Başörtüsünün üniversitelerde serbest bırakılmasını sağlayacak Anayasa değişikliği teklifinin ilk tur oylaması, TBMM Genel Kurulu’nda yapıldı. Çarşamba günü saat 15.00’te başlayıp Perşembe sabahı 04.00’a kadar süren 13 saatlik bir maratonla kabul edilen değişiklikte, şimdi gözler, yarın yapılacak ikinci tur oylamaya çevrildi.
Anayasa Komisyonu’nda, 1 Şubat’ta 11 saatlik bir toplantının ardından kabul edilen teklif, Genel Kurul’da Anayasa’nın ‘kanun önünde eşitliği’ düzenleyen 10. maddesinde değişiklik içeren teklifin ilk maddesi 110’a karşı 401 oyla kabul edildi, eğitim öğrenim hakkını düzenleyen 42. maddesinde değişiklik içeren teklifin ikinci maddesi ise 404 oyla kabul edilirken 99 red oyu çıktı. Teklife AKP ve MHP’nin yanı sıra bazı DTP’liler de destek verdi. CHP ve DSP red oyu kullandı.
Teklifin Genel Kurul’da görüşülmesi öncesinde Meclis etrafında gösteriler yapılırken, olağanüstü güvenlik tedbirleri alındığı gözlendi, genel kurula dinleyici alınmadı. 13 saatlik tartışmaları özetlemek gerekirse, muhalefet teklifle laikliğin arkasından dolanılarak içinin boşaltıldığını söylerken, AKP ve MHP teklifin laiklikle ilgisinin olmadığını söyledi. Muhalefet “Laiklik elden gidiyor” dedi. MHP ve AKP “Laikliğin güvencesi biziz. Laikliğe bir şey olduğu yok” cevabını verdi. CHP’li Kemal Anadol’un “gündem türban değil, hedef laiklik” demesi tartışmaları beraberinde getirdi.
AKP grubu adına konuşan milletvekillerinin genelde bayan olması dikkat çekerken, AKP’li Ayşenur Bahçekapılı’nın Nazım Hikmet’ten dize okuyarak özgürlük talebinde bulunması, CHP’li Önder Sav’ın, MHP’ye bir benzetmeyle yüklenip, “Şekeri AKP yiyecek, sapı MHP’ye kalacak” demesi, MHP’li Tunca Toskay’ın kullandığı “hasat” ifadesine Sav’ın “Hasada çıkanlar haşat olacak” demesi, Genel Kuruldaki anekdotlardandı. DSP’li Emrehan Halıcı’nın başörtülülerden “başlarını örten kardeşlerimiz” diyerek bahsedip, sorunun geniş bir uzlaşma ile çözülmesini istemesi ve yasaktan büyük üzüntü duyduğunu söylemesine karşılık, partisinin red oyu kullanması da dikkat çekiciydi.
Görüşmelerde akıllarda kalan bir diğer konu da konuşmaları ile oturumları “gerginleştiren” Kamer Genç’in yakışık almayan sözleri oldu.

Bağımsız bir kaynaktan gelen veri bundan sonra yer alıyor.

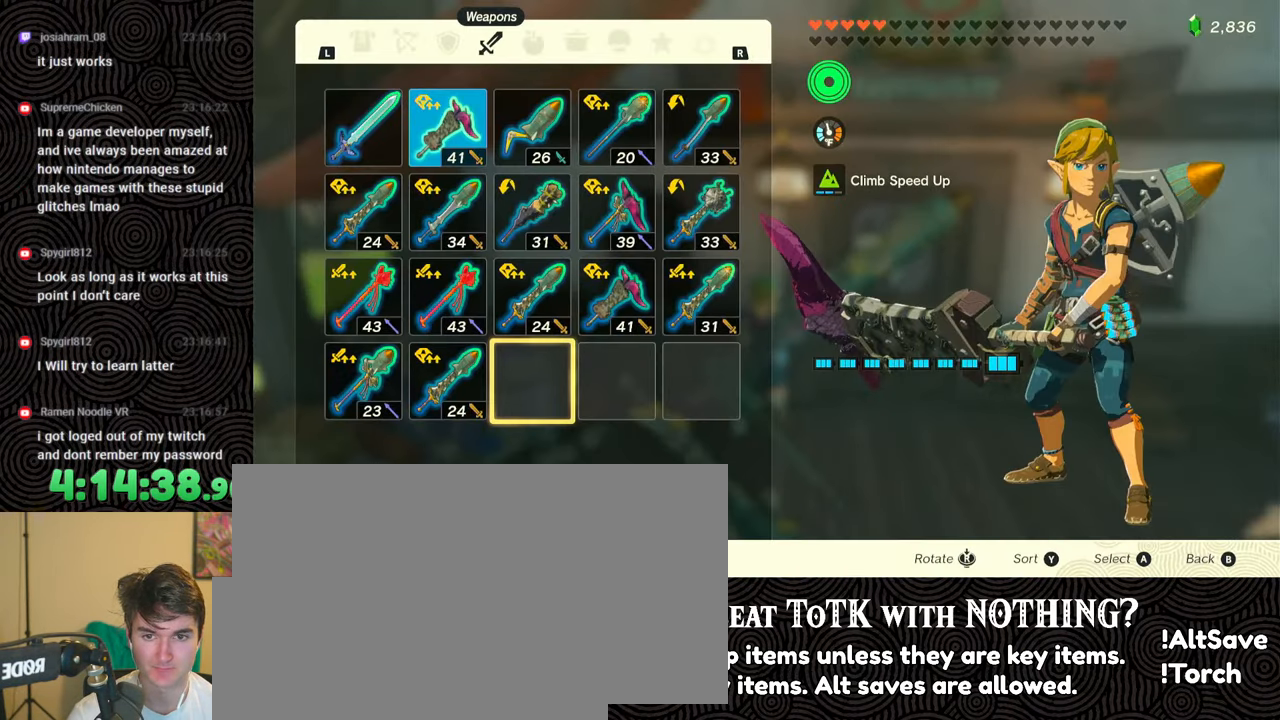
{"buttons": ["DPAD_LEFT"], "left_stick": "center", "right_stick": "center", "events": [[17, "DPAD_UP", "up"], [100, "DPAD_UP", "down"], [167, "DPAD_UP", "up"], [250, "DPAD_UP", "down"], [350, "DPAD_UP", "up"], [433, "DPAD_LEFT", "down"]]}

Genç’in başörtüsü yasağının çözüm yolunu cumhurbaşkanı, başbakan, bakanlar ve milletvekillerinin eşlerinin başlarını açmaları olarak göstermesi oldu. Tabiî Genç “eş” kelimesi yerine başka bir -burada yazamayacağımız- sıfat kullanması tepkilerle karşılandı… Tıpkı Baykal’ın dinî bir âlimi edasıyla yaptığı başörtüsünün İslâm’da olmadığını(!) anlatmaya çalışması gibi…
* * *
Gece geç saatlere kadar izlediğimiz Genel Kuruldaki görüşmelerden bu notları aktardıktan sonra, kabul edilen bu tekliflerle üniversitelerde başörtüsü yasağının hakikaten kalıp kalkmayacağına bakalım.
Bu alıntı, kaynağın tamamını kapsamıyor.